Once we’d arrived at the cabin, and put in all our stuff plus the litter box, we brought in the cat. She did a thorough exploration of the place in a minute. An electron would have missed more. Same thing happened when we brought her home from the Humane Society the first time. “Your kitty will be cautious at first. Leave her in her opened crate in a single room until she’s had a chance to adapt. Then, gradually, make other rooms available.” Tater torpedoed out of the crate and did a reconnaissance of all three floors, rolled over for a belly rub, and then took off again to leave cheek marks on all the perimeters of her new territory. If there was room for a moth to flap in that house, she knew about it within five minutes.

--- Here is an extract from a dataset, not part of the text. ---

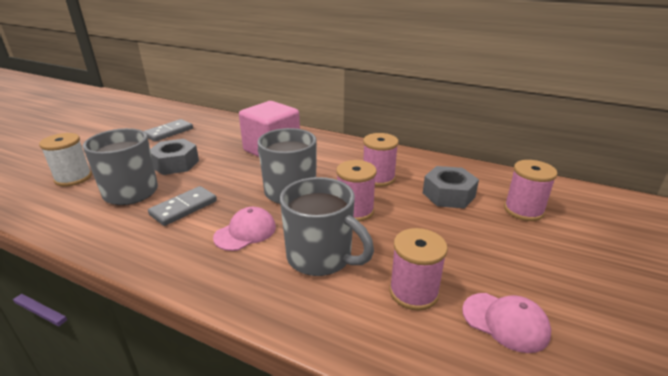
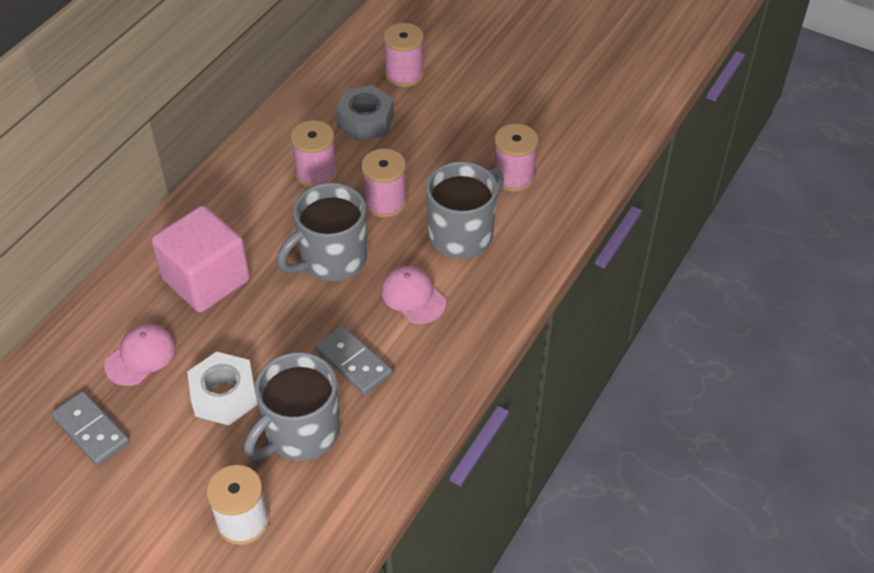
camera: 85 degrees left, 20 degrees up
grey nut [150,139,199,175] -> white nut [187,351,258,425]
pink cap [462,293,551,353] -> pink cap moved to [104,324,176,386]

So it was the same thing with the cabin. A minute of pandemonium, then it was Happy Kitty. Sofa Leopard, Chair Leopard, Defender Of The Woodpile, Strider Of The Countertop. Home. All was well.

I recognized this. We have more in common than I’d realized. Everywhere in life I find myself, I’m fine. Am I thirty now? No problem that can’t be solved by more beer and bigger pants. My forties? No worries. Then I fetch up in my fifties with no eyebrows, and some of the other nouns are missing, too. Oh well–there’s comedy in that.

But the transitions–the lurches–the moments when I realize that those kids in the coffeehouse think I’m a fossil hippie, those times when my train of thought derails four words in, the mornings I notice my skin isn’t even attached in places, the sudden apprehension that I’m not getting out of this gig alive–WAH-WAH-WAH-WAH-WAH. I can adjust, do the reconnaissance and settle down in a hurry. Don’t make me go in the car again.